Tune in to finding a solution, not a fight
When starting a difficult conversation with a loved one, say out loud or to yourself: "I start talking in order to stay in touch, to be with you, and not to fight." Remember that dialogue is not conducted to win a battle, but to understand each other. When in contact with the child, stay at eye level and touch the child's body. At the end of a difficult conversation, be sure to say: "I'm with you."

Be open
Those around us have the right not to believe us, not to love us, and not to understand us, and they may disagree with us. Everyone has their own truth. Pay attention to what is hidden behind the words, look for a deeper meaning. To do this, try to calm down and be open in the dialogue.

Show respect to the other person
Everyone has the right to imperfections, mistakes, and misconceptions — this does not negate the initial respect for the interlocutor. Remember that you may be wrong, too, and allow yourself to learn. And the opponent's respect for us begins with our respect for ourselves.

Understand the peculiarities of the other person's perception
Everyone has their own language and their own speed of response. We perceive information subjectively, based on our experience and personal characteristics. Don't be afraid to ask again. Give yourself and the other person time to "assimilate" the information. Use the pronouns "I" instead of "you" more often (I feel, I'm offended, I'm angry, I think).

Separate your own feelings from those of others
In communication, we tend to project our thoughts or unmanifested desires onto the other person. Similarly, we are also credited with other people's feelings. Learn to distinguish between these projections and stay in touch with yourself.

Speak the other person's language
No wonder there is an expression "to be on the same wavelength". Try to catch the mood of the interlocutor, to understand what is bothering him right now. A successful joke can easily turn into an awkward situation. This happens if your opponent keeps a strict and distant attitude.

Don't let yourself be manipulated
When dealing with aggressive people, you should be able to get out of aggressive contact in time, not to take accusations personally. Such people often use common phrases and the pronoun "we"for manipulation. However, there are also passive-aggressive interlocutors. They prefer to speak behind their backs, throw the words "after". In this case, it is important not to project feelings of guilt or hyper-responsibility on yourself. After such contacts, do not deny yourself a good rest.

Don't get personal
Don't discuss the other person's personal qualities. Talk only about facts and events that are relevant to the subject of the conversation. If the dialogue does turn into an argument, it is often pointless to continue it. Try to turn the conflict into a joke. In such cases, I remember the phrase "Mold multiplies by spores. Don't argue with mold."

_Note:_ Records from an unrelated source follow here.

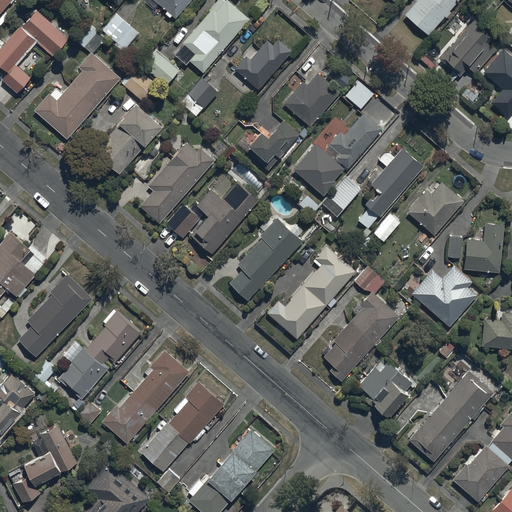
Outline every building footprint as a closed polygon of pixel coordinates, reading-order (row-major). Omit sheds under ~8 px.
[(0,0),(0,11),(10,0),(0,0)] [(156,0),(167,10),(165,12),(170,16),(172,14),(175,17),(190,0),(156,0)] [(189,58),(202,70),(249,17),(230,0),(213,0),(208,7),(210,9),(182,40),(184,42),(175,52),(186,62),(189,58)] [(457,0),(415,0),(404,13),(428,34),(445,15),(447,17),(452,12),(449,10),(457,0)] [(0,64),(7,71),(1,77),(16,91),(30,76),(16,63),(37,41),(52,54),(68,37),(37,8),(20,26),(19,24),(2,42),(0,39),(0,64)] [(138,32),(116,12),(101,29),(115,41),(114,43),(122,51),(138,32)] [(494,35),(474,18),(440,58),(460,75),(467,67),(475,73),(496,48),(488,42),(494,35)] [(86,19),(73,36),(93,52),(106,36),(86,19)] [(292,51),(278,38),(273,43),(268,39),(260,47),(254,42),(244,53),(246,55),(235,67),(258,88),(292,51)] [(511,111),(511,55),(503,48),(483,72),(502,89),(492,100),(509,115),(511,111)] [(179,69),(155,49),(142,65),(166,85),(179,69)] [(91,51),(78,65),(79,66),(75,71),(78,74),(62,93),(56,88),(50,94),(49,92),(34,109),(67,138),(120,77),(91,51)] [(351,79),(336,64),(327,74),(342,88),(351,79)] [(163,91),(138,68),(123,84),(148,107),(163,91)] [(340,91),(318,72),(307,84),(302,80),(283,101),(310,125),(340,91)] [(217,90),(201,76),(179,102),(195,116),(217,90)] [(361,108),(374,93),(358,79),(345,94),(361,108)] [(163,124),(136,101),(119,121),(119,122),(94,151),(120,174),(163,124)] [(334,179),(344,167),(340,163),(342,161),(349,167),(383,127),(363,111),(344,133),(340,130),(324,149),(315,142),(293,169),(324,195),(336,180),(334,179)] [(268,136),(262,130),(244,149),(267,170),(300,133),(284,119),(268,136)] [(214,159),(199,146),(196,150),(186,141),(147,185),(153,190),(140,205),(160,223),(214,159)] [(368,227),(379,214),(380,215),(424,165),(403,146),(371,182),(380,191),(374,198),(370,195),(365,202),(369,205),(358,218),(368,227)] [(360,187),(346,174),(322,202),(337,215),(360,187)] [(223,197),(211,187),(196,204),(207,214),(190,234),(212,252),(258,197),(238,179),(223,197)] [(434,234),(463,199),(441,180),(431,192),(426,188),(407,212),(434,234)] [(319,205),(307,194),(298,203),(311,215),(319,205)] [(199,218),(183,203),(166,222),(182,237),(199,218)] [(392,214),(389,212),(374,232),(384,240),(400,221),(399,220),(400,218),(393,213),(392,214)] [(289,228),(277,216),(260,234),(263,236),(238,262),(243,268),(229,282),(247,299),(259,287),(262,291),(267,286),(263,283),(304,240),(299,234),(303,230),(295,221),(289,228)] [(504,224),(485,222),(483,239),(467,238),(464,267),(500,271),(504,224)] [(32,248),(10,230),(0,242),(0,292),(5,287),(17,297),(37,273),(22,260),(32,248)] [(462,235),(449,234),(447,256),(460,258),(462,235)] [(356,269),(326,244),(313,260),(319,265),(285,305),(278,299),(267,312),(279,323),(277,326),(284,331),(286,328),(298,337),(326,303),(331,307),(337,300),(333,297),(356,269)] [(442,277),(432,268),(411,292),(449,326),(478,294),(468,286),(472,281),(454,264),(442,277)] [(355,279),(370,292),(371,290),(374,292),(385,280),(367,265),(355,279)] [(19,338),(20,339),(37,355),(92,297),(67,273),(50,291),(52,293),(27,319),(32,324),(19,338)] [(359,304),(363,307),(322,352),(325,354),(323,356),(334,365),(330,369),(342,380),(400,315),(371,291),(359,304)] [(114,361),(142,330),(117,308),(115,310),(113,309),(103,321),(105,323),(104,324),(105,325),(85,348),(76,339),(63,354),(72,362),(59,378),(82,398),(109,366),(104,362),(109,356),(114,361)] [(511,312),(501,312),(501,319),(484,318),(482,346),(511,347),(511,312)] [(127,442),(189,370),(164,348),(144,371),(147,374),(120,406),(117,403),(102,421),(127,442)] [(410,379),(382,355),(358,385),(368,393),(364,399),(372,405),(374,402),(388,414),(389,413),(391,414),(408,393),(405,390),(410,385),(413,387),(416,383),(411,378),(410,379)] [(55,368),(45,358),(33,371),(44,381),(55,368)] [(493,391),(469,370),(409,439),(433,460),(493,391)] [(0,431),(35,392),(20,379),(23,376),(17,371),(14,374),(11,372),(0,384),(0,431)] [(225,403),(198,380),(185,395),(186,396),(175,409),(178,411),(169,422),(167,420),(166,422),(162,419),(157,425),(161,428),(141,450),(164,469),(188,441),(190,443),(225,403)] [(101,409),(89,399),(78,412),(90,422),(101,409)] [(511,409),(500,423),(503,425),(491,439),(493,441),(488,446),(486,444),(468,465),(466,463),(453,477),(479,500),(509,464),(507,463),(511,458),(511,409)] [(77,461),(57,423),(29,438),(39,455),(24,463),(29,473),(13,482),(23,501),(40,491),(36,483),(77,461)] [(218,511),(274,448),(250,427),(208,476),(206,474),(201,480),(198,477),(187,491),(193,495),(189,500),(203,511),(218,511)] [(135,511),(149,496),(107,460),(84,487),(97,497),(84,511),(135,511)] [(180,477),(169,467),(157,481),(168,491),(180,477)] [(491,511),(511,511),(511,488),(511,487),(490,511),(491,511)]
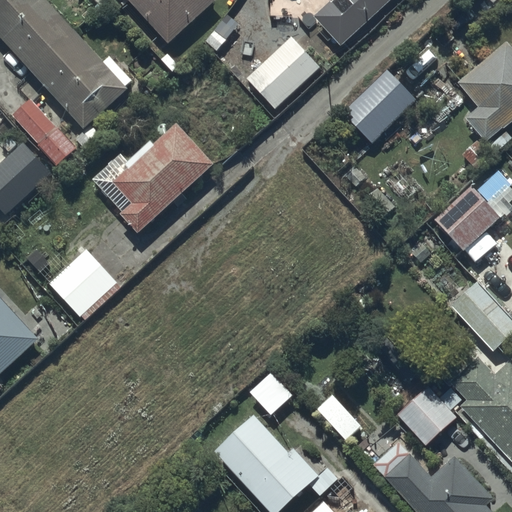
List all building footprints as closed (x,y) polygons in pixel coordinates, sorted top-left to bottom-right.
[(130,98),(40,0),(0,0),(0,42),(86,138),(130,98)] [(213,0),(122,0),(171,52),(220,7),(213,0)] [(342,0),(316,24),(343,54),(403,0),(342,0)] [(321,73),(292,44),(246,89),(276,118),(321,73)] [(511,56),(508,51),(459,92),(480,116),(467,127),(487,150),(511,129),(511,56)] [(344,120),(373,150),(417,107),(388,77),(344,120)] [(77,158),(32,104),(13,119),(58,174),(77,158)] [(216,174),(180,132),(133,173),(123,161),(94,186),(125,221),(121,224),(137,242),(216,174)] [(480,146),(463,161),(477,177),(493,162),(480,146)] [(25,149),(0,171),(0,215),(7,223),(53,182),(25,149)] [(470,195),(436,227),(466,260),(500,228),(470,195)] [(267,244),(224,283),(276,341),(320,302),(267,244)] [(118,289),(86,256),(72,270),(60,257),(52,265),(41,254),(29,265),(40,276),(38,278),(82,324),(118,289)] [(453,313),(493,358),(511,341),(511,325),(480,289),(453,313)] [(0,384),(40,347),(0,304),(0,384)] [(245,332),(198,374),(225,403),(272,362),(245,332)] [(481,367),(454,393),(469,408),(460,416),(511,469),(511,371),(511,370),(497,383),(481,367)] [(273,380),(252,399),(272,421),(293,402),(273,380)] [(427,390),(395,419),(426,453),(458,424),(427,390)] [(290,463),(254,425),(216,460),(263,511),(292,511),(314,493),(322,502),(339,485),(330,475),(319,485),(295,458),(290,463)] [(402,448),(375,472),(410,511),(489,511),(494,507),(458,466),(435,486),(402,448)]
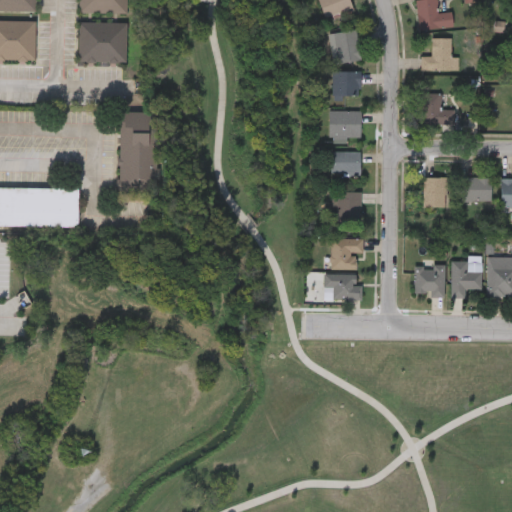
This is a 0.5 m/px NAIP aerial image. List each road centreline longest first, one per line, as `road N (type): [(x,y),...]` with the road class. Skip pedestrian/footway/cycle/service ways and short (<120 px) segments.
road 1 (residential): [(383,0),(391,71),(385,326)]
road 2 (residential): [(511,327),(306,326)]
road 3 (residential): [(511,148),(389,147)]
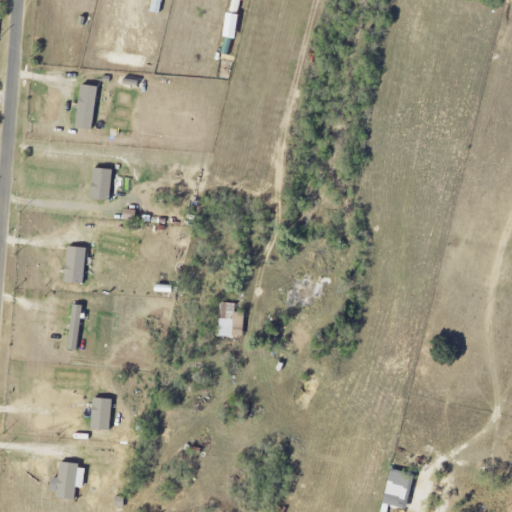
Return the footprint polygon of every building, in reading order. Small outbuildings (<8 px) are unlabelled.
[(94,130),(99,87),(81,85),(77,128),(94,130)] [(112,201),(113,170),(94,169),(93,200),(112,201)] [(63,282),(83,285),(89,250),(69,247),(63,282)] [(236,304),(221,303),(220,337),(243,338),(244,314),(235,313),(236,304)] [(72,342),(78,343),(84,307),(75,306),(69,350),(71,350),(72,342)] [(112,431),(112,400),(94,399),(93,431),(112,431)] [(62,464),(60,479),(54,478),(51,496),(76,500),(78,488),(84,489),(87,467),(62,464)] [(406,509),(414,474),(392,469),(384,504),(406,509)]
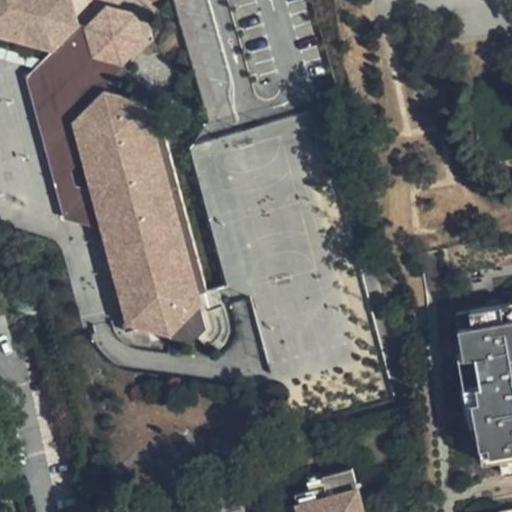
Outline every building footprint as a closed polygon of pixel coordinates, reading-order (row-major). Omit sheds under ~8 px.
[(0,0),(0,35),(60,51),(89,23),(81,0),(0,0)] [(82,122),(106,100),(116,89),(135,70),(134,65),(149,48),(152,39),(144,13),(115,6),(96,25),(89,23),(60,51),(35,78),(76,219),(110,222),(101,191),(87,186),(82,168),(92,159),(82,122)] [(106,100),(162,115),(158,100),(116,89),(106,100)] [(217,290),(168,114),(162,115),(106,100),(82,122),(92,159),(101,191),(110,222),(130,294),(125,296),(134,330),(140,328),(200,343),(217,326),(208,293),(217,290)] [(488,463),(505,460),(508,474),(511,473),(511,306),(507,307),(461,316),(466,346),(474,345),(476,359),(481,358),(483,365),(470,367),(475,390),(484,442),(488,463)] [(460,362),(476,359),(474,345),(466,346),(457,348),(460,362)] [(484,442),(475,390),(465,392),(472,429),(477,428),(480,443),(484,442)] [(505,460),(488,463),(491,478),(508,474),(505,460)] [(366,511),(354,467),(324,475),(327,484),(297,492),(299,501),(289,504),(291,511),(366,511)]
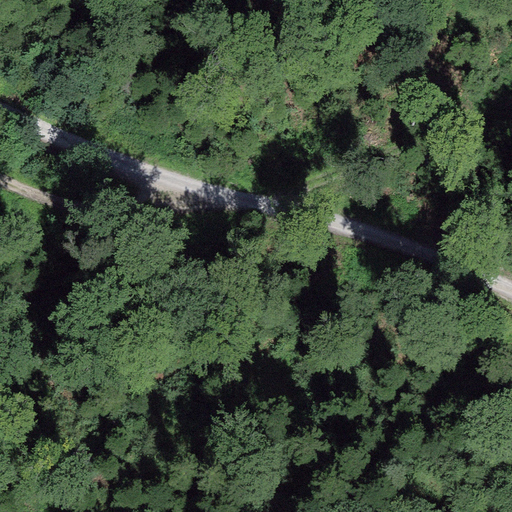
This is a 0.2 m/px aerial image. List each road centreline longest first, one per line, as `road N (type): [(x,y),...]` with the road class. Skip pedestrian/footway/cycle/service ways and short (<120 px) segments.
road 1 (unclassified): [(0,106),(243,201),(368,230),(511,292)]
road 2 (track): [(243,201),(76,211),(0,178)]
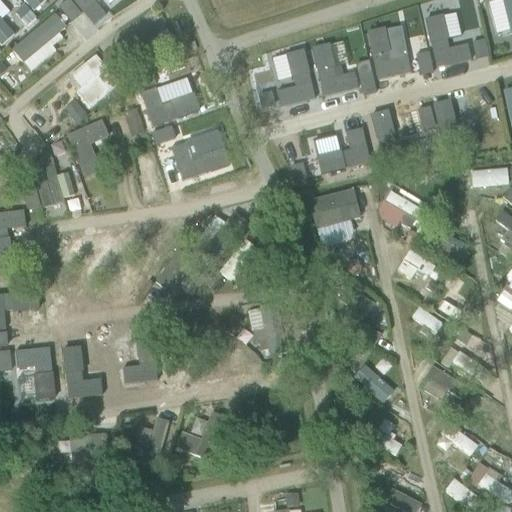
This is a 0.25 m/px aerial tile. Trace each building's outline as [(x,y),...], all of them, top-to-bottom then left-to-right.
[(25,0),(36,12),(49,0),(25,0)] [(81,19),(102,0),(71,0),(68,4),(81,19)] [(511,0),(496,0),(488,2),(495,34),(510,31),(511,38),(511,0)] [(23,7),(15,14),(26,27),(35,20),(23,7)] [(54,18),(13,55),(30,74),(55,53),(52,50),(62,41),(58,37),(65,30),(54,18)] [(445,21),(430,23),(440,69),(474,62),(471,47),(451,52),(445,21)] [(384,30),(366,34),(376,82),(410,75),(407,59),(389,63),(387,54),(389,54),(384,30)] [(158,56),(146,31),(110,49),(123,75),(158,56)] [(484,42),(471,45),(475,62),(488,59),(484,42)] [(428,55),(415,57),(419,78),(432,75),(428,55)] [(119,85),(94,56),(82,66),(92,79),(73,94),(88,112),(119,85)] [(0,80),(11,71),(0,58),(0,80)] [(370,74),(357,78),(362,99),(375,95),(370,74)] [(176,91),(188,123),(212,114),(201,82),(176,91)] [(271,94),(257,98),(261,111),(274,108),(271,94)] [(74,103),(64,112),(76,127),(87,119),(74,103)] [(429,109),(416,112),(422,133),(434,130),(429,109)] [(495,109),(469,113),(473,139),(499,135),(495,109)] [(135,111),(123,115),(127,126),(139,122),(135,111)] [(106,140),(99,123),(65,138),(83,180),(99,174),(88,147),(106,140)] [(347,161),(365,156),(358,128),(340,133),(347,161)] [(171,129),(150,136),(154,148),(175,141),(171,129)] [(183,153),(185,192),(201,191),(199,152),(183,153)] [(309,157),(310,166),(334,163),(333,154),(309,157)] [(165,170),(181,169),(180,155),(164,155),(165,170)] [(147,202),(163,198),(154,164),(138,169),(147,202)] [(302,166),(289,169),(293,186),(294,190),(295,190),(307,186),(302,166)] [(52,168),(31,173),(41,210),(63,205),(52,168)] [(472,171),(472,187),(509,186),(508,169),(472,171)] [(387,186),(377,186),(377,196),(382,196),(387,191),(387,186)] [(511,190),(510,190),(503,204),(511,208),(511,190)] [(413,231),(425,213),(392,191),(375,216),(395,229),(400,223),(413,231)] [(360,221),(352,192),(307,204),(314,231),(360,221)] [(22,213),(0,215),(0,266),(12,265),(8,239),(7,240),(6,231),(25,229),(22,213)] [(213,243),(225,223),(215,217),(203,237),(213,243)] [(254,228),(246,238),(257,247),(265,237),(254,228)] [(503,245),(497,254),(508,261),(511,255),(511,235),(508,232),(500,242),(503,245)] [(412,233),(406,243),(413,247),(419,238),(412,233)] [(438,237),(430,248),(460,269),(468,257),(438,237)] [(435,285),(443,271),(409,252),(398,273),(413,281),(416,275),(435,285)] [(350,264),(343,273),(353,279),(359,270),(350,264)] [(0,316),(8,321),(26,291),(0,275),(0,316)] [(448,276),(443,283),(451,289),(456,281),(448,276)] [(430,282),(426,289),(433,294),(437,287),(430,282)] [(437,288),(428,303),(457,321),(466,306),(437,288)] [(511,311),(511,309),(511,295),(504,290),(496,302),(511,311)] [(372,350),(382,335),(363,323),(375,305),(355,293),(341,315),(357,325),(350,336),(372,350)] [(419,309),(412,320),(437,335),(444,323),(419,309)] [(469,313),(462,324),(469,328),(476,318),(469,313)] [(360,347),(354,358),(364,364),(370,353),(360,347)] [(450,350),(439,365),(447,371),(458,355),(450,350)] [(9,353),(0,354),(0,374),(11,373),(9,353)] [(382,407),(396,392),(366,364),(352,379),(382,407)] [(432,369),(422,390),(458,406),(468,385),(432,369)] [(256,432),(250,433),(252,451),(289,449),(285,404),(269,406),(269,411),(255,412),(256,432)] [(471,404),(460,423),(487,437),(497,419),(471,404)] [(444,405),(437,416),(450,424),(457,413),(444,405)] [(181,436),(175,451),(210,465),(214,457),(227,422),(210,415),(199,443),(181,436)] [(155,471),(168,425),(154,422),(151,433),(138,430),(133,447),(145,451),(141,467),(155,471)] [(471,457),(479,446),(456,427),(447,438),(471,457)] [(375,433),(369,443),(394,459),(401,448),(387,440),(375,433)] [(105,437),(67,440),(71,482),(108,479),(105,437)] [(511,483),(499,477),(508,458),(488,448),(470,483),(511,504),(511,483)] [(169,458),(164,471),(178,477),(183,464),(169,458)] [(366,458),(362,466),(370,470),(374,461),(366,458)] [(465,471),(459,479),(465,484),(471,475),(465,471)] [(115,475),(113,486),(126,488),(128,477),(115,475)] [(448,497),(474,511),(481,511),(487,502),(456,484),(448,497)] [(295,495),(285,496),(287,509),(297,507),(295,495)]
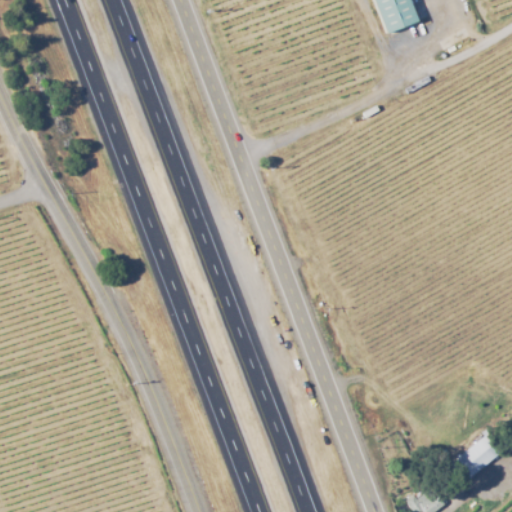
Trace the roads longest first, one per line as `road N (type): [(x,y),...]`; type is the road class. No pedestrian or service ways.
road 1 (tertiary): [(181,0),(377,511)]
road 2 (motorway): [(313,511),(118,0)]
road 3 (motorway): [(65,0),(258,511)]
road 4 (tertiary): [(0,63),(112,304),(196,511)]
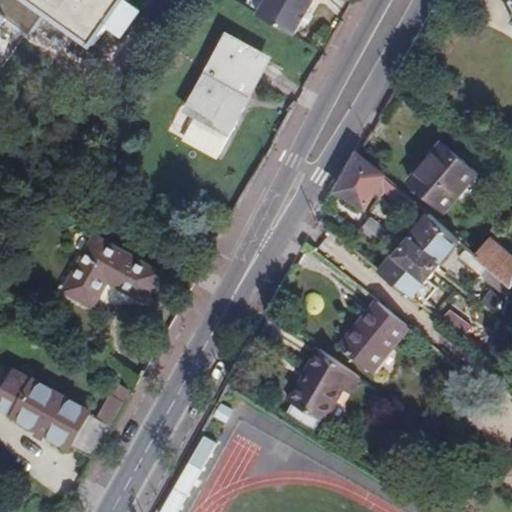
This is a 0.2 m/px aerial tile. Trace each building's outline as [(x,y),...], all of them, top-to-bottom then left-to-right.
[(0,0),(0,27),(11,34),(32,0),(52,0),(101,32),(121,0),(0,0)] [(266,0),(258,13),(293,34),(315,0),(266,0)] [(249,90),(275,44),(235,23),(183,119),(194,126),(188,137),(222,156),(256,94),(249,90)] [(475,178),(440,152),(410,191),(446,217),(475,178)] [(414,215),(419,208),(359,153),(338,190),(364,205),(373,190),(380,195),(385,189),(414,215)] [(429,216),(382,273),(412,298),(458,242),(429,216)] [(174,256),(111,218),(77,274),(106,291),(123,264),(157,285),(174,256)] [(365,230),(381,242),(394,240),(398,236),(376,218),(365,230)] [(477,260),(510,290),(511,283),(511,261),(492,243),(477,260)] [(459,261),(507,303),(510,290),(477,260),(468,251),(459,261)] [(410,329),(380,305),(346,350),(373,374),(410,329)] [(440,321),(462,340),(472,328),(449,309),(440,321)] [(360,383),(320,354),(284,404),(321,431),(345,397),(349,399),(360,383)] [(29,355),(19,372),(36,382),(47,365),(29,355)] [(36,382),(19,372),(8,389),(27,399),(25,403),(80,432),(99,395),(47,365),(36,382)] [(115,382),(101,418),(117,424),(131,389),(115,382)]
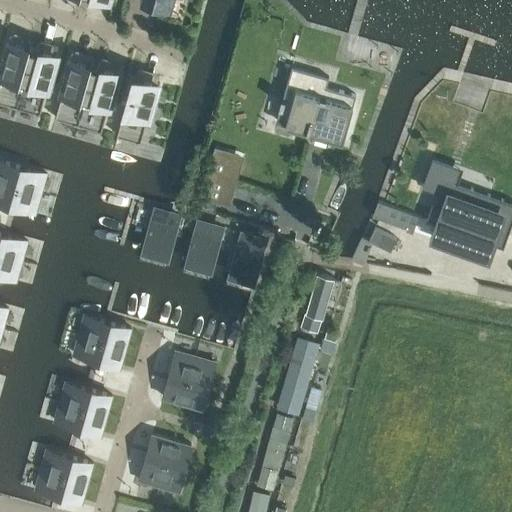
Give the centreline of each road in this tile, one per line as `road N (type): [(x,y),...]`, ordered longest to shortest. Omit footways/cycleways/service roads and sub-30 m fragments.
road 1 (residential): [(0,1),(180,51)]
road 2 (residential): [(102,511),(151,333)]
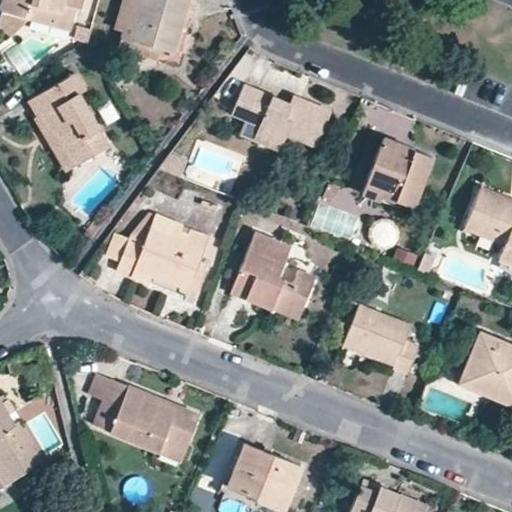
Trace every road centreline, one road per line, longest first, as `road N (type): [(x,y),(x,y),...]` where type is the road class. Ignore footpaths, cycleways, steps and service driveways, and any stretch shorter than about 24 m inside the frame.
road 1 (residential): [(56,297),(511,487)]
road 2 (residential): [(285,47),(511,136)]
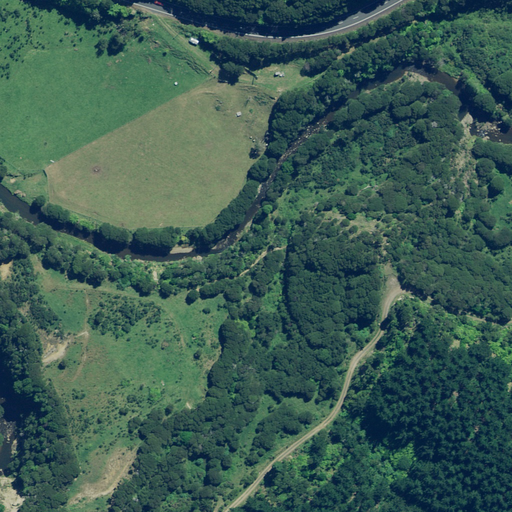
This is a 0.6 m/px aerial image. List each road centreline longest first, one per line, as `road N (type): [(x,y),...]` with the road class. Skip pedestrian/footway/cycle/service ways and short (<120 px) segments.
road 1 (track): [(238,511),(343,382),(511,333)]
road 2 (primary): [(153,0),(256,24),(339,20),(391,0)]
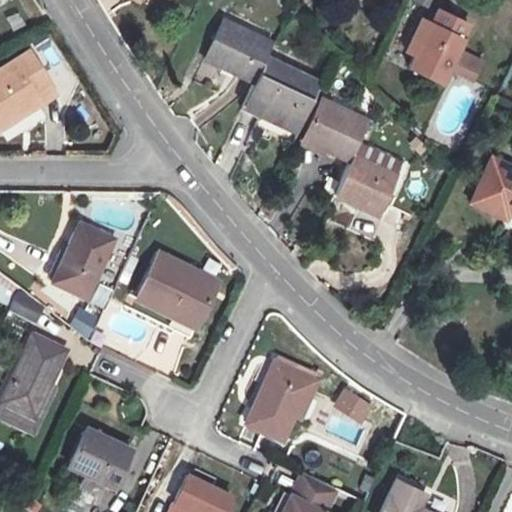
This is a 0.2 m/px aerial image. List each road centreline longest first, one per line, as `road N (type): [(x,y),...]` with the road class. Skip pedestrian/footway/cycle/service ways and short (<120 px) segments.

Show the other person that they are valuable to you
When talking to a person, repeat to yourself: "I see you", "I care about your thoughts and your presence, even if I don't agree with you". Let the other person know that they are valuable to you as a person.

Learn from your mistakes
It is important to be able to complete the dialog. "Thank you", "see you soon" - any words that sound sincere at this moment will do. Analyze past conversations and learn from them. A confident person calmly talks about what he feels and expects, thanks for the contact, and knows how to accept compliments.